▶ Data in this exercise
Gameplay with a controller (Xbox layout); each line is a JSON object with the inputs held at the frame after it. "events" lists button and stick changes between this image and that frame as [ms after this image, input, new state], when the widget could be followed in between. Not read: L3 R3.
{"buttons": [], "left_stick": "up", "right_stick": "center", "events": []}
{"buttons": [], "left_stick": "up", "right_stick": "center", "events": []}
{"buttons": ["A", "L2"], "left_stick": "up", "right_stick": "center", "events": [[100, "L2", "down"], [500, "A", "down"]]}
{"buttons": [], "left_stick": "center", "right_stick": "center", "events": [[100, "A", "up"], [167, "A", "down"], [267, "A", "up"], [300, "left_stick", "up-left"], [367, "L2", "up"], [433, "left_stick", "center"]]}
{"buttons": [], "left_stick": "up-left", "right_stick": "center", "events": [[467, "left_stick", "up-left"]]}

▶ Directions for this task
Word for word, repeat every record.

▶ Worked solution
Gameplay with a controller (Xbox layout); each line is a JSON object with the inputs held at the frame after it. "events" lists button and stick changes between this image and that frame as [ms after this image, input, new state], when the widget could be followed in between. Not read: L3 R3.
{"buttons": [], "left_stick": "up", "right_stick": "center", "events": []}
{"buttons": [], "left_stick": "up", "right_stick": "center", "events": []}
{"buttons": ["A", "L2"], "left_stick": "up", "right_stick": "center", "events": [[100, "L2", "down"], [500, "A", "down"]]}
{"buttons": [], "left_stick": "center", "right_stick": "center", "events": [[100, "A", "up"], [167, "A", "down"], [267, "A", "up"], [300, "left_stick", "up-left"], [367, "L2", "up"], [433, "left_stick", "center"]]}
{"buttons": [], "left_stick": "up-left", "right_stick": "center", "events": [[467, "left_stick", "up-left"]]}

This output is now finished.